The American River College Orchestra will unveil all the hard work of its soloists in a concert in ARC’s theater Friday and Saturday at 7:30 p.m.
“This concert is a chance for the soloists to shine, to show the audience what they’ve got, to display the reward for their blood, sweat, and tears,” composer Jonathan Fong said.
Two pianists, three vocalists and a violinist will be featured in the concert. Two composers on the orchestra will contributing two new compositions to the show.
For an extra treat, a bassoonist will perform a solo in the show as well.
Fong said the vocalists and instrumentalists have been working tirelessly since last semester to prepare for this concert.
“These are very challenging pieces our instrumentalists and vocalists are doing, and they’ve been working hard at them since last semester, when the auditions for this concert were held,” Fong said.
Composers on the orchestra had their work cut out for them as well.

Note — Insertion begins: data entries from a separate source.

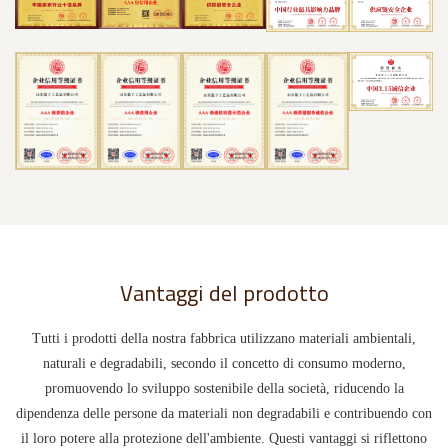
Vantaggi del prodotto
Tutti i prodotti della nostra fabbrica utilizzano materiali ambientali,
naturali e degradabili, secondo il concetto di consumo moderno,
promuovendo lo sviluppo sostenibile della società, riducendo la
dipendenza delle persone da materiali non degradabili e contribuendo con
il loro potere alla protezione dell'ambiente. Questi vantaggi si riflettono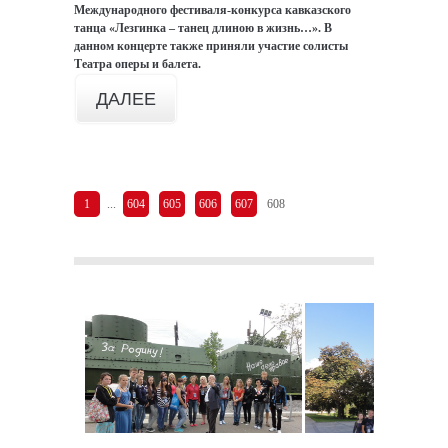
Международного фестиваля-конкурса кавказского
танца «Лезгинка – танец длиною в жизнь…». В
данном концерте также приняли участие солисты
Театра оперы и балета.
ДАЛЕЕ
1
...
604
605
606
607
608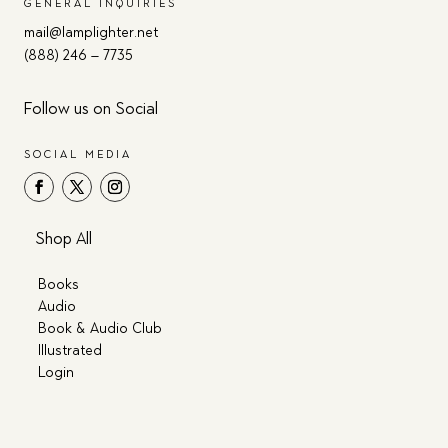
GENERAL INQUIRIES
mail@lamplighter.net
(888) 246 – 7735
Follow us on Social
SOCIAL MEDIA
Shop All
Books
Audio
Book & Audio Club
Illustrated
Login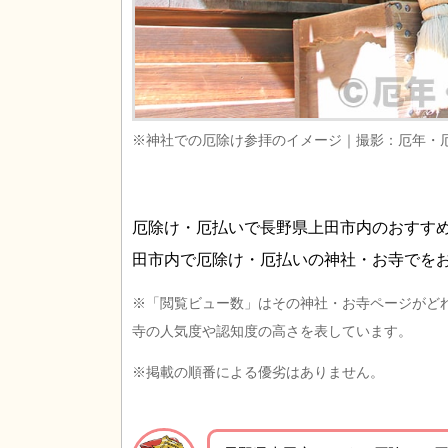
※神社での厄除け参拝のイメージ｜撮影：厄年・
厄除け・厄払いで長野県上田市内のおすす
田市内で厄除け・厄払いの神社・お寺でを
※「閲覧ビュー数」はその神社・お寺ページがど
寺の人気度や認知度の高さを表しています。
※掲載の順番による優劣はありません。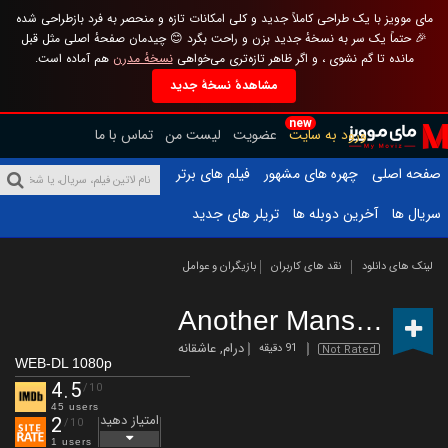
مای موویز با یک طراحی کاملاً جدید و کلی امکانات تازه و منحصر به فرد بازطراحی شده
🎉 حتماً یک سر به نسخهٔ جدید بزن و راحت بگرد 😊 چیدمان صفحهٔ اصلی مثل قبل
مانده تا گم نشوی ، و اگر ظاهر تازه‌تری می‌خواهی
نسخهٔ مدرن
هم آماده است.
مشاهدهٔ نسخهٔ جدید
new
ورود به سایت
عضویت
لیست من
تماس با ما
صفحه اصلی
چهره های مشهور
فیلم های برتر
سریال ها
آخرین دوبله ها
تریلر های جدید
لینک های دانلود
نقد های کاربران
بازیگران و عوامل
Another Mans Wife
(
درام
,
عاشقانه
91 دقیقه
Not Rated
WEB-DL 1080p
4.5
/10
45 users
امتیاز دهید
2
/10
1 users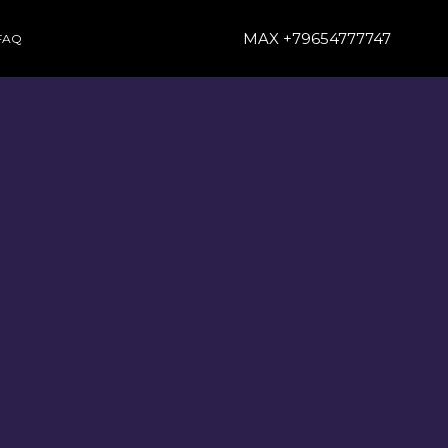
MAX +79654777747
FAQ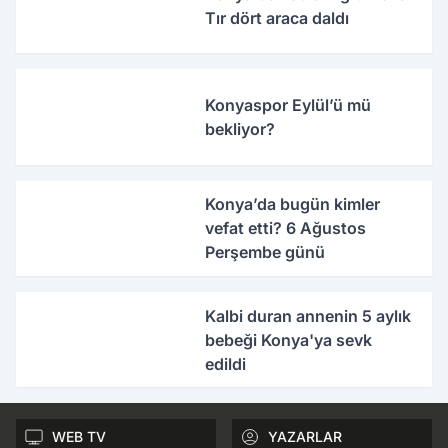
Tır dört araca daldı
Konyaspor Eylül’ü mü
bekliyor?
Konya’da bugün kimler
vefat etti? 6 Ağustos
Perşembe günü
Kalbi duran annenin 5 aylık
bebeği Konya'ya sevk
edildi
WEB TV
YAZARLAR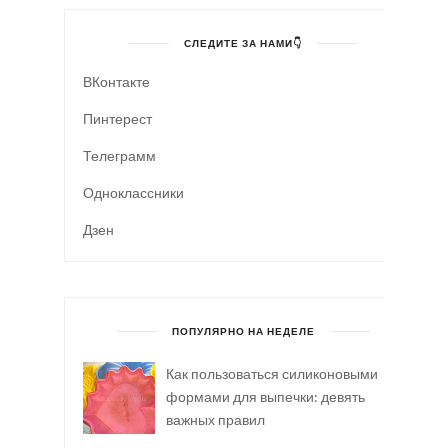
СЛЕДИТЕ ЗА НАМИ👇
ВКонтакте
Пинтерест
Телеграмм
Одноклассники
Дзен
ПОПУЛЯРНО НА НЕДЕЛЕ
Как пользоваться силиконовыми
формами для выпечки: девять
важных правил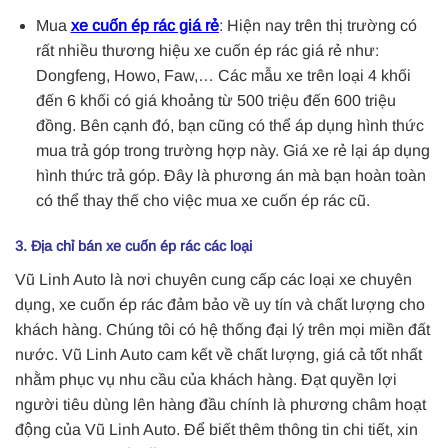
Mua
xe cuốn ép rác giá rẻ
: Hiện nay trên thị trường có
rất nhiều thương hiệu xe cuốn ép rác giá rẻ như:
Dongfeng, Howo, Faw,… Các mẫu xe trên loại 4 khối
đến 6 khối có giá khoảng từ 500 triệu đến 600 triệu
đồng. Bên cạnh đó, bạn cũng có thể áp dụng hình thức
mua trả góp trong trường hợp này. Giá xe rẻ lại áp dụng
hình thức trả góp. Đây là phương án mà bạn hoàn toàn
có thể thay thế cho việc mua xe cuốn ép rác cũ.
3. Địa chỉ bán xe cuốn ép rác các loại
Vũ Linh Auto là nơi chuyên cung cấp các loại xe chuyên
dụng, xe cuốn ép rác đảm bảo về uy tín và chất lượng cho
khách hàng. Chúng tôi có hệ thống đại lý trên mọi miền đất
nước. Vũ Linh Auto cam kết về chất lượng, giá cả tốt nhất
nhằm phục vụ nhu cầu của khách hàng. Đạt quyền lợi
người tiêu dùng lên hàng đầu chính là phương châm hoạt
động của Vũ Linh Auto. Để biết thêm thông tin chi tiết, xin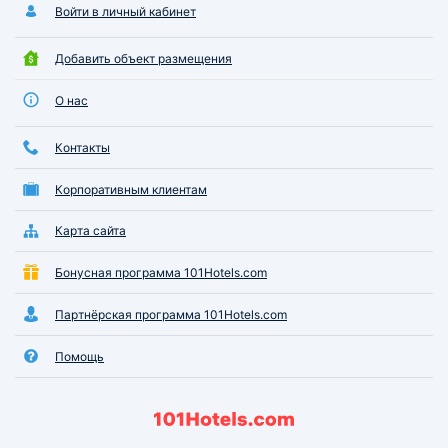
Войти в личный кабинет
Добавить объект размещения
О нас
Контакты
Корпоративным клиентам
Карта сайта
Бонусная программа 101Hotels.com
Партнёрская программа 101Hotels.com
Помощь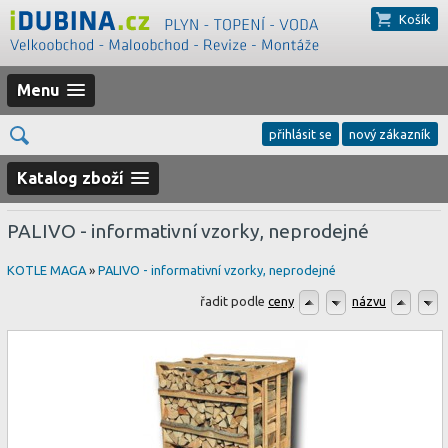
Košík
Menu
přihlásit se
nový zákazník
Katalog zboží
PALIVO - informativní vzorky, neprodejné
KOTLE MAGA
»
PALIVO - informativní vzorky, neprodejné
řadit podle
ceny
názvu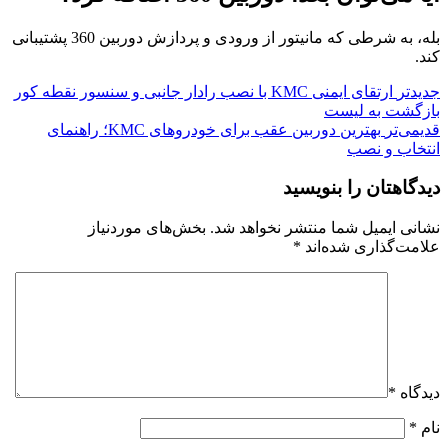
بله، به شرطی که مانیتور از ورودی و پردازش دوربین 360 پشتیبانی
کند.
جدیدتر
ارتقای ایمنی KMC با نصب رادار جانبی و سنسور نقطه کور
بازگشت به لیست
قدیمی‌تر
بهترین دوربین عقب برای خودروهای KMC؛ راهنمای
انتخاب و نصب
دیدگاهتان را بنویسید
نشانی ایمیل شما منتشر نخواهد شد.
بخش‌های موردنیاز
علامت‌گذاری شده‌اند
*
دیدگاه
*
نام
*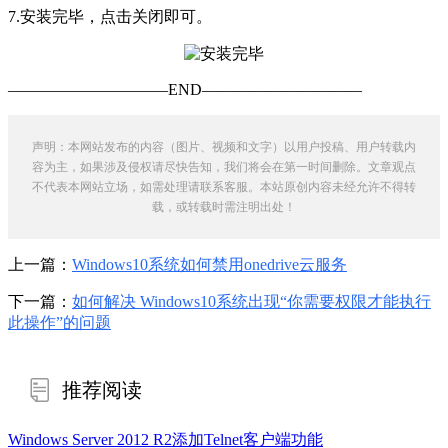
7.安装完毕，点击关闭即可。
——————————END——————————
声明：本网站发布的内容（图片、视频和文字）以用户投稿、用户转载内
容为主，如果涉及侵权请尽快告知，我们将会在第一时间删除。文章观点
不代表本网站立场，如需处理请联系客服。本站原创内容未经允许不得转
载，或转载时需注明出处！
上一篇：
Windows10系统如何禁用onedrive云服务
下一篇：
如何解决 Windows10系统出现“你需要权限才能执行
此操作”的问题
推荐阅读
Windows Server 2012 R2添加Telnet客户端功能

“It wasn’t easy for the composers, either: a lot of sleepless nights were spent working on those pieces, with each individual part being written from scratch,” Fong said.
Olga Dubenchuk will perform a solo and is looking forward to showcasing her talents.
“I am looking forward to this concert with a great deal of excitement, – it’s always such a joy to see all sorts of people unite around music,” she said.
Dubenchuk will perform composer Franz Schubert’s “Ave. Maria” as her solo.
“Listening to [“Ave. Maria”] often brought tears to my eyes; it’s simple yet elegant melody touches the soul of listeners and carries them away from daily commotions to a heavenly place for a brief moment,” Dubenchuk said.
Those looking to attend the concert can expect to hear pieces ranging from 18th century composer Wolfgang Mozart to 20th century pianist Sergei Rachmaninoff.
Fong believes this concert will be a great chance for students to explore different styles of music they don’t usually listen to.
“This is a great opportunity for people who aren’t typically interested in, and perhaps have never been to an orchestra concert to give it a try,” Fong said. “With such a mix of styles and performers, there’s a good chance that everyone will find something they like.”
Tickets are $15 for the general public and $10 for students.